■ Activity:
After counting the lines below that contain "Figure", reply with that number alone.

■ Information supplied:
···

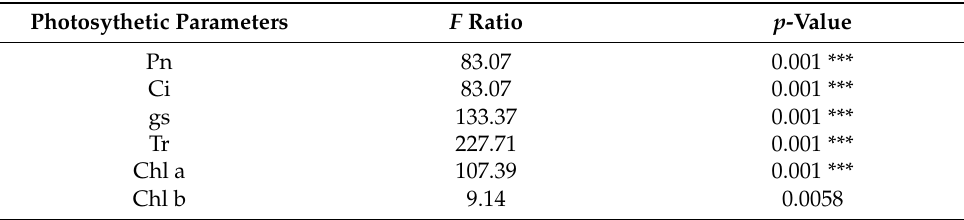
Table 1. Influence of drought stress on photosynthetic parameters in poplar 717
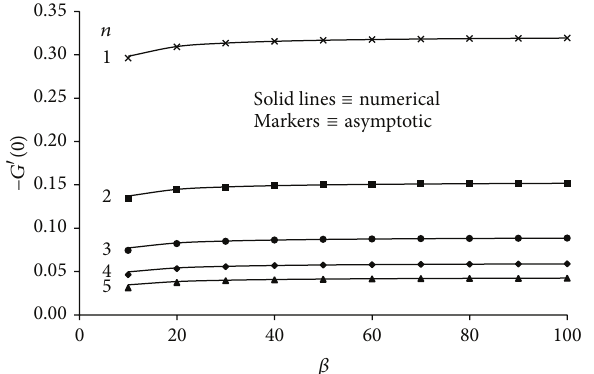
Figure 3: Azimuthal surface traction −𝐺 󸀠 (0) versus 𝛽 , with different values of 𝑚 ; 𝑛 = 1 , 𝑉 𝑠 = 0 .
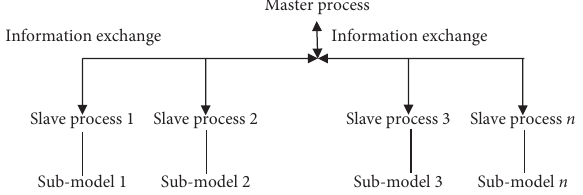
Figure 8: The diagram of parallel computing architecture.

···

■ Written response:
2